HAS-BLED
Por Lucas Rampazzo Diniz
Publicação: 01/07/2025
Atualização: 10/02/2026
A terapia anticoagulante é parte fundamental do tratamento de pacientes com fibrilação atrial (FA) que apresentam risco moderado a alto de eventos cardioembólicos. Esse risco é estimado por escores específicos, como o CHA₂DS₂-VA, amplamente utilizado na prática clínica.
No entanto, a anticoagulação não é isenta de riscos, o que torna essencial a avaliação cuidadosa da relação risco-benefício. Nesse contexto, a estimativa do risco de sangramento assume papel central, especialmente em populações idosas e com multimorbidade.
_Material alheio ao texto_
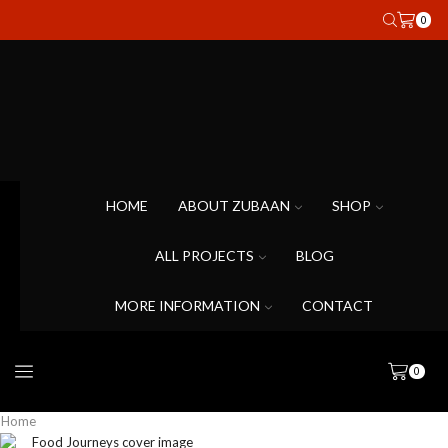
0
HOME
ABOUT ZUBAAN
SHOP
ALL PROJECTS
BLOG
MORE INFORMATION
CONTACT
0
Home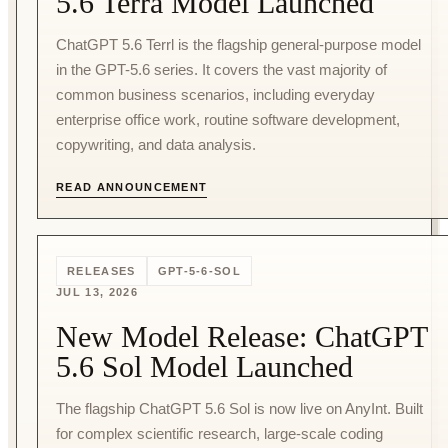
5.6 Terra Model Launched
ChatGPT 5.6 Terrl is the flagship general-purpose model
in the GPT-5.6 series. It covers the vast majority of
common business scenarios, including everyday
enterprise office work, routine software development,
copywriting, and data analysis.
READ ANNOUNCEMENT
RELEASES
GPT-5-6-SOL
JUL 13, 2026
New Model Release: ChatGPT
5.6 Sol Model Launched
The flagship ChatGPT 5.6 Sol is now live on AnyInt. Built
for complex scientific research, large-scale coding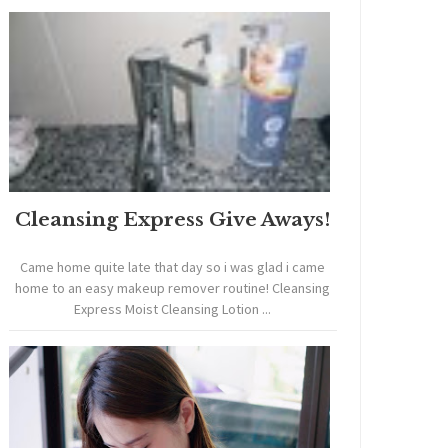
Cleansing Express Give Aways!
Came home quite late that day so i was glad i came
home to an easy makeup remover routine! Cleansing
Express Moist Cleansing Lotion ...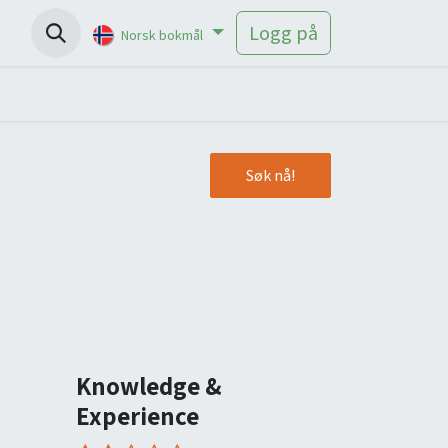
Help
Logg på
Norsk bokmål
Søk nå!
Knowledge &
Experience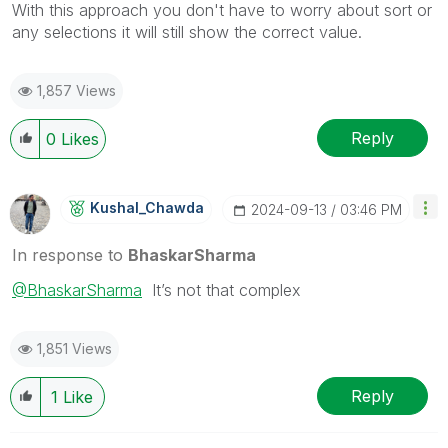
With this approach you don't have to worry about sort or
any selections it will still show the correct value.
1,857 Views
Reply
0
Likes
Kushal_Chawda
‎2024-09-13
03:46 PM
In response to
BhaskarSharma
@BhaskarSharma
It’s not that complex
1,851 Views
Reply
1
Like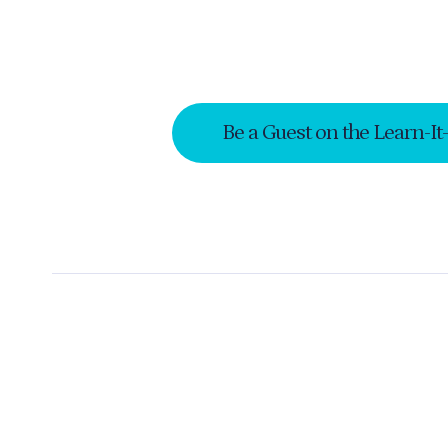
Be a Guest on the Learn-It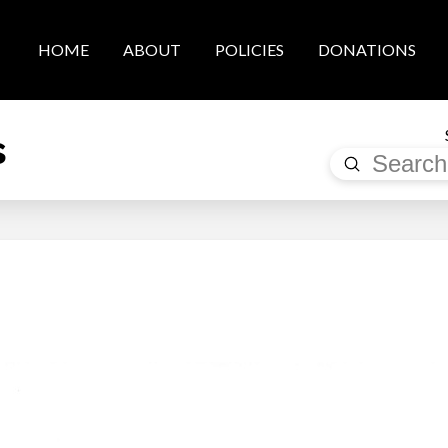
HOME
ABOUT
POLICIES
DONATIONS
s
Submit
Search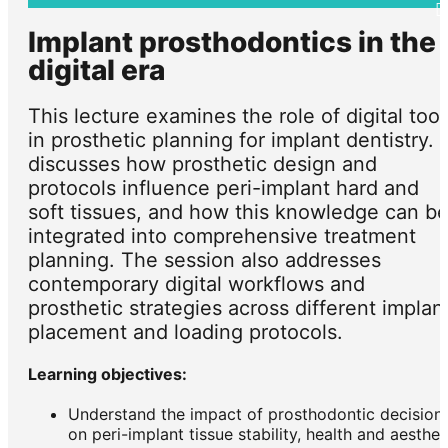
Implant prosthodontics in the
digital era
This lecture examines the role of digital tool
in prosthetic planning for implant dentistry. I
discusses how prosthetic design and
protocols influence peri-implant hard and
soft tissues, and how this knowledge can b
integrated into comprehensive treatment
planning. The session also addresses
contemporary digital workflows and
prosthetic strategies across different implan
placement and loading protocols.
Learning objectives:
Understand the impact of prosthodontic decision
on peri-implant tissue stability, health and aesthet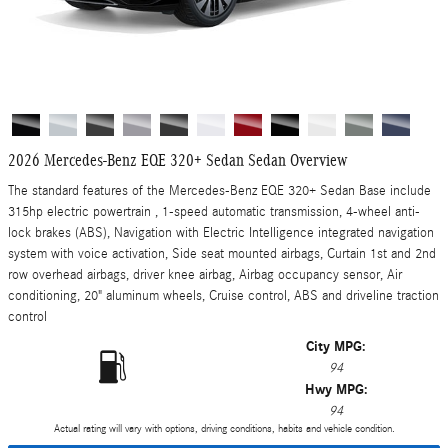
2026 Mercedes-Benz EQE 320+ Sedan Sedan Overview
The standard features of the Mercedes-Benz EQE 320+ Sedan Base include
315hp electric powertrain , 1-speed automatic transmission, 4-wheel anti-
lock brakes (ABS), Navigation with Electric Intelligence integrated navigation
system with voice activation, Side seat mounted airbags, Curtain 1st and 2nd
row overhead airbags, driver knee airbag, Airbag occupancy sensor, Air
conditioning, 20" aluminum wheels, Cruise control, ABS and driveline traction
control
City MPG:
94
Hwy MPG:
94
Actual rating will vary with options, driving conditions, habits and vehicle condition.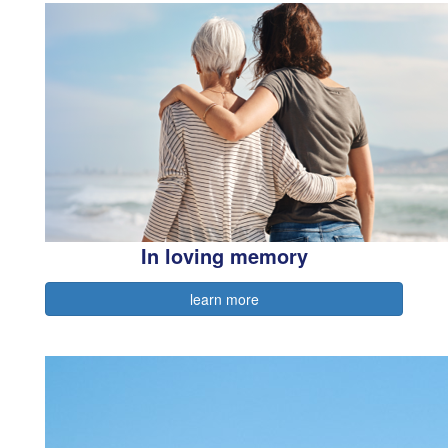
In loving memory
learn more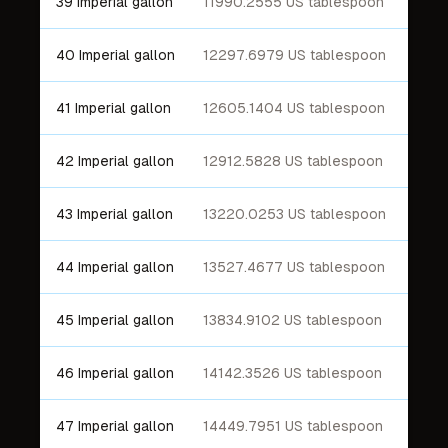
39 Imperial gallon
11990.2555 US tablespoon
40 Imperial gallon
12297.6979 US tablespoon
41 Imperial gallon
12605.1404 US tablespoon
42 Imperial gallon
12912.5828 US tablespoon
43 Imperial gallon
13220.0253 US tablespoon
44 Imperial gallon
13527.4677 US tablespoon
45 Imperial gallon
13834.9102 US tablespoon
46 Imperial gallon
14142.3526 US tablespoon
47 Imperial gallon
14449.7951 US tablespoon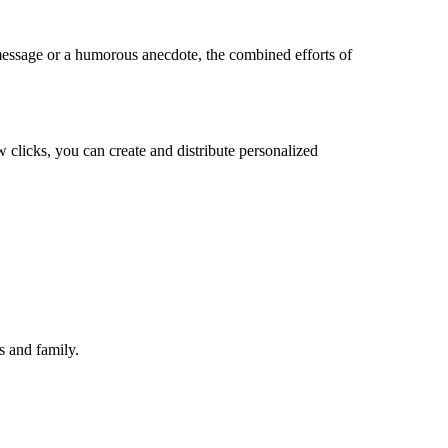
t message or a humorous anecdote, the combined efforts of
w clicks, you can create and distribute personalized
s and family.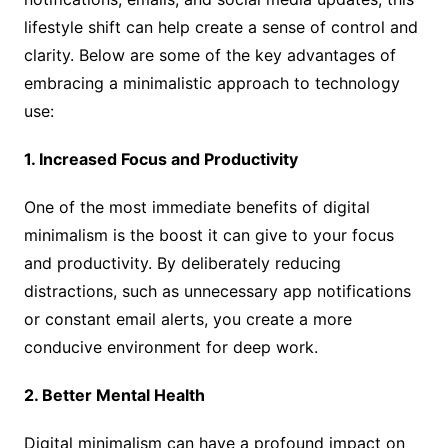
lifestyle shift can help create a sense of control and
clarity. Below are some of the key advantages of
embracing a minimalistic approach to technology
use:
1. Increased Focus and Productivity
One of the most immediate benefits of digital
minimalism is the boost it can give to your focus
and productivity. By deliberately reducing
distractions, such as unnecessary app notifications
or constant email alerts, you create a more
conducive environment for deep work.
2. Better Mental Health
Digital minimalism can have a profound impact on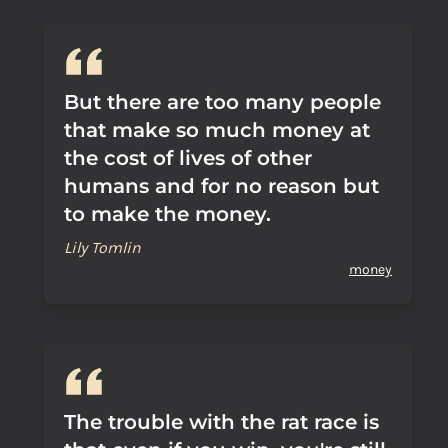
But there are too many people
that make so much money at
the cost of lives of other
humans and for no reason but
to make the money.
Lily Tomlin
money
The trouble with the rat race is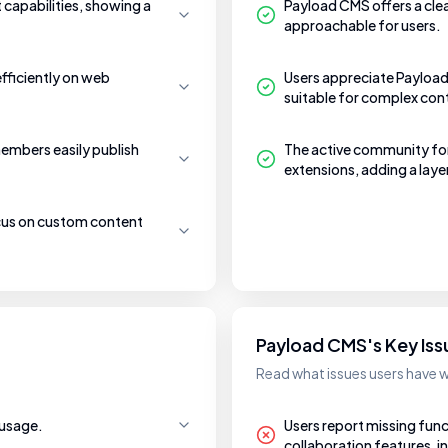
t capabilities, showing a
Payload CMS offers a cle
approachable for users.
efficiently on web
Users appreciate Payload 
suitable for complex co
embers easily publish
The active community fo
extensions, adding a laye
ocus on custom content
Payload CMS's Key Iss
Read what issues users have 
 usage.
Users report missing funct
collaboration features, 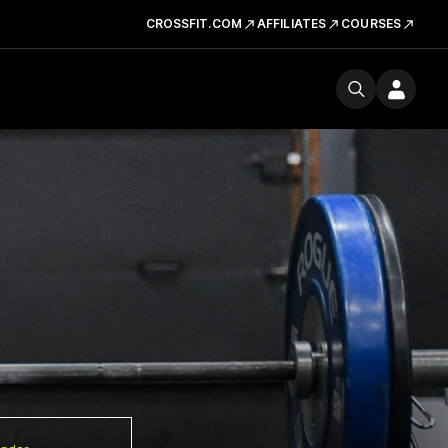
CROSSFIT.COM
AFFILIATES
COURSES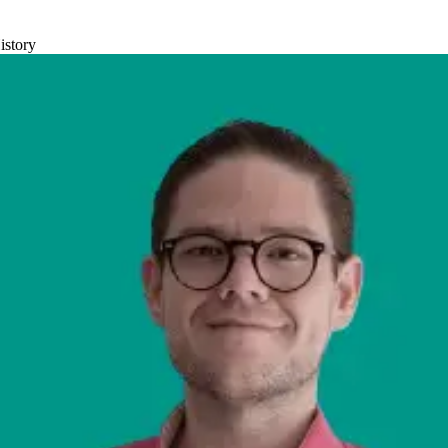
istory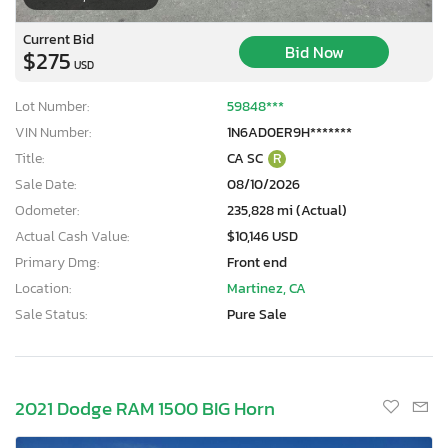
Current Bid
Bid Now
$275
USD
Lot Number:
59848***
VIN Number:
1N6AD0ER9H*******
Title:
CA SC
R
Sale Date:
08/10/2026
Odometer:
235,828 mi (Actual)
Actual Cash Value:
$10,146 USD
Primary Dmg:
Front end
Location:
Martinez, CA
Sale Status:
Pure Sale
×
2021 Dodge RAM 1500 BIG Horn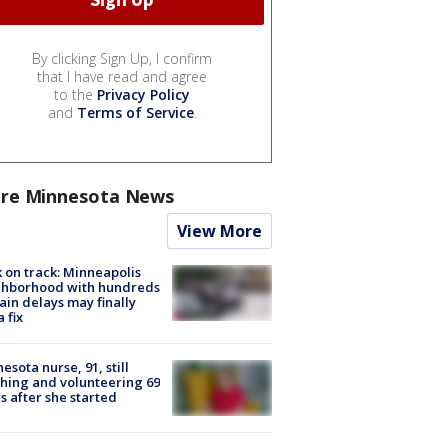
By clicking Sign Up, I confirm
that I have read and agree
to the
Privacy Policy
and
Terms of Service
.
re Minnesota News
View More
 on track: Minneapolis
ghborhood with hundreds
rain delays may finally
a fix
esota nurse, 91, still
hing and volunteering 69
s after she started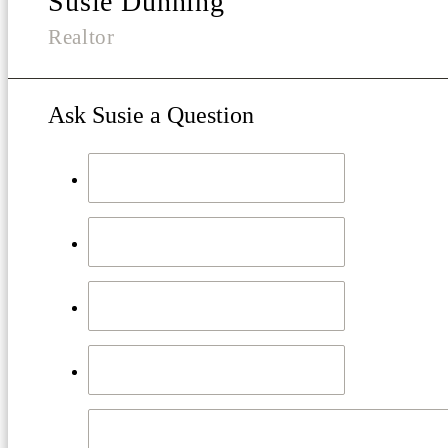
Susie Dunning
Realtor
Ask Susie a Question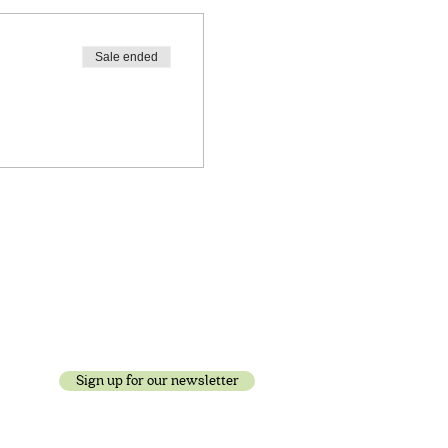
Sale ended
Sign up for our newsletter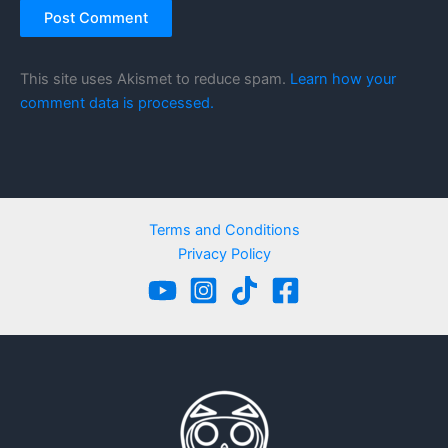
This site uses Akismet to reduce spam.
Learn how your
comment data is processed.
Terms and Conditions
Privacy Policy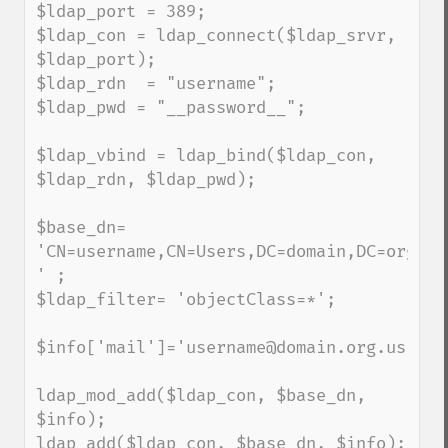
$ldap_port = 389;

$ldap_con = ldap_connect($ldap_srvr, 
$ldap_port);

$ldap_rdn  = "username";

$ldap_pwd = "__password__"; 

$ldap_vbind = ldap_bind($ldap_con, 
$ldap_rdn, $ldap_pwd);

$base_dn= 
'CN=username,CN=Users,DC=domain,DC=org,DC=
' ;

$ldap_filter= 'objectClass=*';

$info['mail']='username@domain.org.us';

ldap_mod_add($ldap_con, $base_dn, 
$info);

ldap_add($ldap_con, $base_dn, $info);
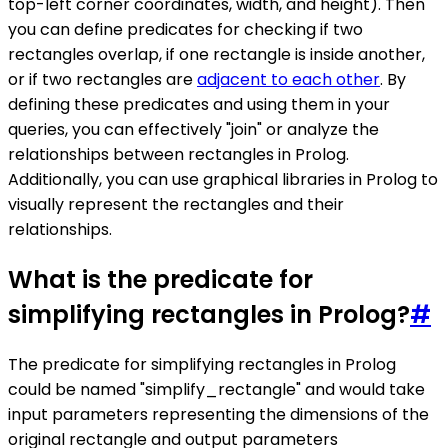
top-left corner coordinates, width, and height). Then
you can define predicates for checking if two
rectangles overlap, if one rectangle is inside another,
or if two rectangles are
adjacent to each other
. By
defining these predicates and using them in your
queries, you can effectively "join" or analyze the
relationships between rectangles in Prolog.
Additionally, you can use graphical libraries in Prolog to
visually represent the rectangles and their
relationships.
What is the predicate for
simplifying rectangles in Prolog?
#
The predicate for simplifying rectangles in Prolog
could be named "simplify_rectangle" and would take
input parameters representing the dimensions of the
original rectangle and output parameters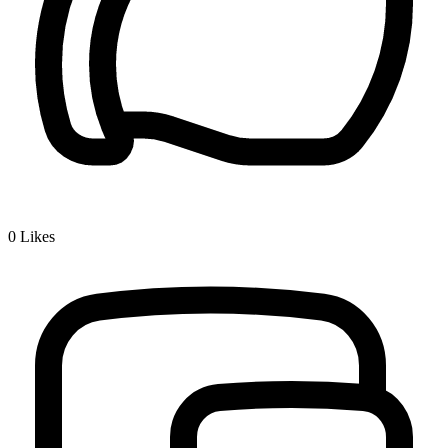
0
Likes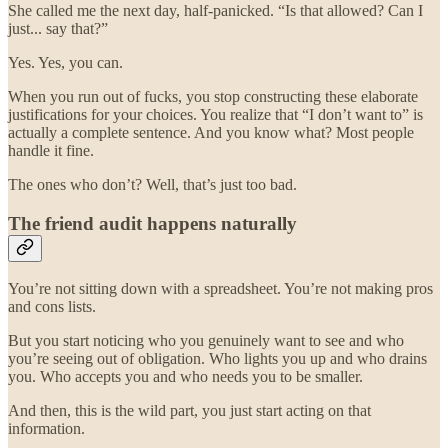
She called me the next day, half-panicked. “Is that allowed? Can I
just... say that?”
Yes. Yes, you can.
When you run out of fucks, you stop constructing these elaborate
justifications for your choices. You realize that “I don’t want to” is
actually a complete sentence. And you know what? Most people
handle it fine.
The ones who don’t? Well, that’s just too bad.
The friend audit happens naturally
You’re not sitting down with a spreadsheet. You’re not making pros
and cons lists.
But you start noticing who you genuinely want to see and who
you’re seeing out of obligation. Who lights you up and who drains
you. Who accepts you and who needs you to be smaller.
And then, this is the wild part, you just start acting on that
information.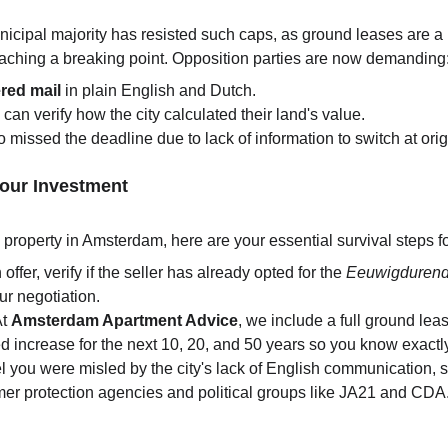
icipal majority has resisted such caps, as ground leases are a 
reaching a breaking point. Opposition parties are now demanding
ered mail
 in plain English and Dutch.
 can verify how the city calculated their land's value.
 missed the deadline due to lack of information to switch at orig
Your Investment
n property in Amsterdam, here are your essential survival steps f
ffer, verify if the seller has already opted for the 
Eeuwigduren
our negotiation.
At 
Amsterdam Apartment Advice
, we include a full ground lea
ed increase for the next 10, 20, and 50 years so you know exactl
eel you were misled by the city's lack of English communication, s
er protection agencies and political groups like JA21 and CDA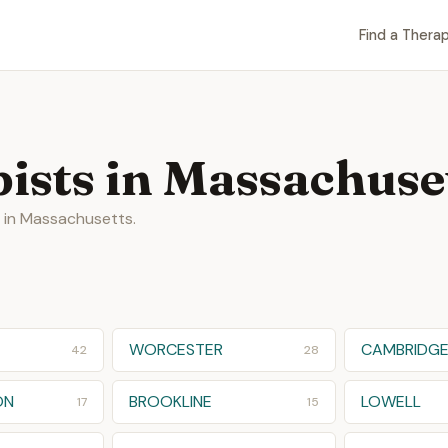
Find a Therap
ists in Massachuse
s in Massachusetts.
WORCESTER
CAMBRIDG
42
28
ON
BROOKLINE
LOWELL
17
15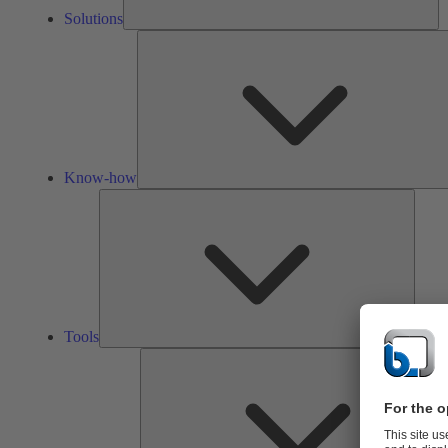
Solutions
Know-how
Tools
Tools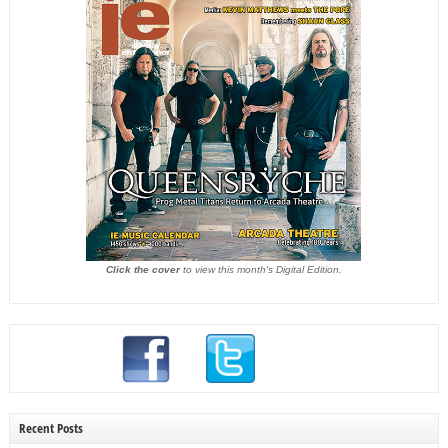
Click the cover
to view this month's Digital Edition.
Recent Posts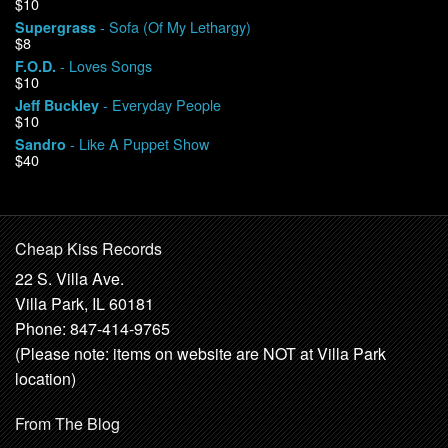
$10
- Sofa (Of My Lethargy)
Supergrass
$8
- Loves Songs
F.O.D.
$10
- Everyday People
Jeff Buckley
$10
- Like A Puppet Show
Sandro
$40
Cheap Kiss Records
22 S. Villa Ave.
Villa Park, IL 60181
Phone: 847-414-9765
(Please note: items on website are NOT at Villa Park
location)
From The Blog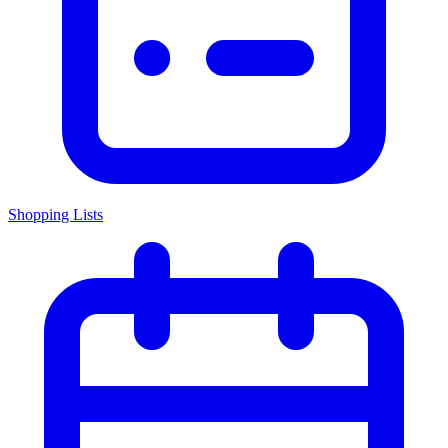
Shopping Lists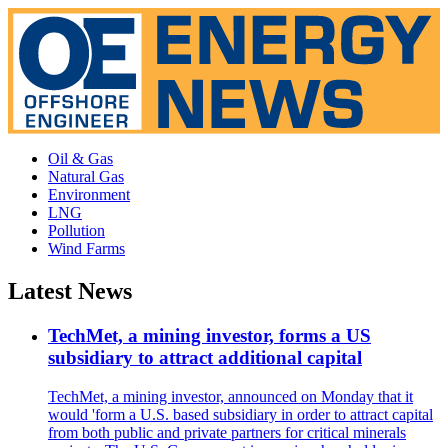
Oil & Gas
Natural Gas
Environment
LNG
Pollution
Wind Farms
Latest News
TechMet, a mining investor, forms a US
subsidiary to attract additional capital
TechMet, a mining investor, announced on Monday that it
would 'form a U.S. based subsidiary in order to attract capital
from both public and private partners for critical minerals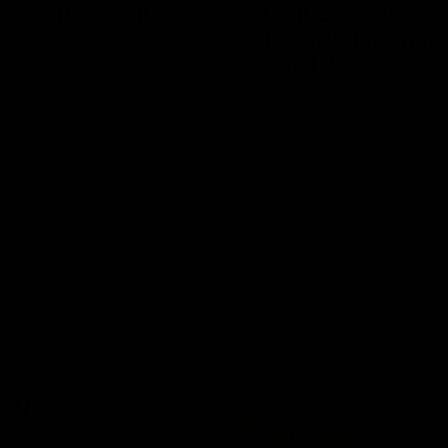
Season Launch
Mitch Edwards | Te
Rising Star Nomina
Round 21
e officially launched their
n for 2026.
Mitch Edwards has been rewar
excellent debut season with a 
Rising Star Nomination for his 
efforts against Collingwood.
AFL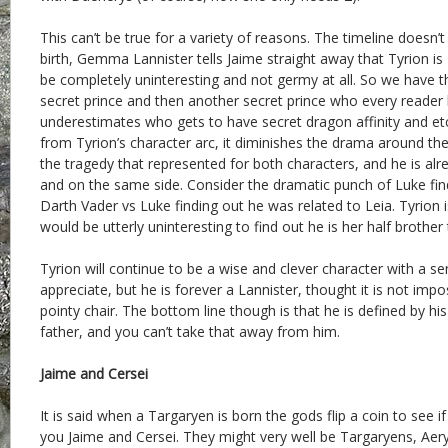
This can’t be true for a variety of reasons. The timeline doesn’
birth, Gemma Lannister tells Jaime straight away that Tyrion is
be completely uninteresting and not germy at all. So we have t
secret prince and then another secret prince who every reader 
underestimates who gets to have secret dragon affinity and etc
from Tyrion’s character arc, it diminishes the drama around the
the tragedy that represented for both characters, and he is al
and on the same side. Consider the dramatic punch of Luke fin
Darth Vader vs Luke finding out he was related to Leia. Tyrion i
would be utterly uninteresting to find out he is her half brother
Tyrion will continue to be a wise and clever character with a s
appreciate, but he is forever a Lannister, thought it is not impo
pointy chair. The bottom line though is that he is defined by his
father, and you can’t take that away from him.
Jaime and Cersei
It is said when a Targaryen is born the gods flip a coin to see if 
you Jaime and Cersei. They might very well be Targaryens, Aer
O que é o escore HAS-BLED?
Trata-se de uma das ferramentas mais utilizadas para estimar o risco de sangramento em pacientes com fibrilação atrial. Proposto em 2010 por Pisters et al., o escore foi desenvolvido a partir de uma coorte europeia com o objetivo de fornecer uma ferramenta simples e prática para prever sangramentos maiores em um período de um ano. Considerou-se sangramento maior aquele que envolve hemorragia intracraniana, necessidade de hospitalização, queda de hemoglobina superior a 2 g/dL e/ou necessidade de transfusão sanguínea.
Pontuação e desempenho do escore HAS-BLED
O instrumento varia de zero a nove pontos e apresenta capacidade preditiva baixa a moderada. Apesar disso, demonstra boa calibração entre o risco estimado e os eventos observados, especialmente em pacientes classificados como de risco baixo ou elevado.
Quando comparado a outros escores de risco hemorrágico — como HEMORR₂HAGES, ORBIT, GARFIELD-AF e ATRIA — o HAS-BLED apresenta desempenho igual ou ligeiramente superior, independentemente do tipo de anticoagulante utilizado.
HAS-BLED versus escores tromboembólicos
O escore HAS-BLED mostrou-se mais eficaz na predição de eventos hemorrágicos do que escores voltados ao risco tromboembólico, como CHADS₂ e CHA₂DS₂-VASc. Entre suas principais vantagens destacam-se:
– simplicidade de aplicação
– facilidade de memorização (acrônimo)
– utilidade prática na rotina clínica
Uso do HAS-BLED com anticoagulantes orais diretos
Embora a coorte original tenha sido composta majoritariamente por pacientes em uso de antagonistas da vitamina K, estudos posteriores demonstraram que o instrumento mantém acurácia semelhante em pacientes tratados com anticoagulantes orais diretos, incluindo inibidores da trombina e do fator Xa.
HAS-BLED
Interpretação*:
O HAS-BLED não deve ser utilizado para decidir sobre a indicação ou não da anticoagulação, mas sim como ferramenta para identificar pacientes com fatores de risco para sangramento. É importante destacar que, quanto maior a pontuação obtida nesse escore, maior é o risco de eventos hemorrágicos.
Zero ponto: baixo risco
Um e dois pontos: risco intermediário
Três ou mais pontos: risco elevado
Salienta-se que a avaliação seriada é mais crucial do que uma única aplicação pontual do instrumento. Além disso, destaca-se a possibilidade de variação de resultados entre examinadores.
Ressalta-se que, mais importante do que avaliações e classificações pontuais, é a aplicação seriada do instrumento e o julgamento quanto a variações ao longo do tempo.
* Salienta-se que os instrumentos de avaliação geriátrica devem ser utilizados em conjunto com anamnese e exame físico. Devendo ser interpretados sob a luz de julgamento clínico.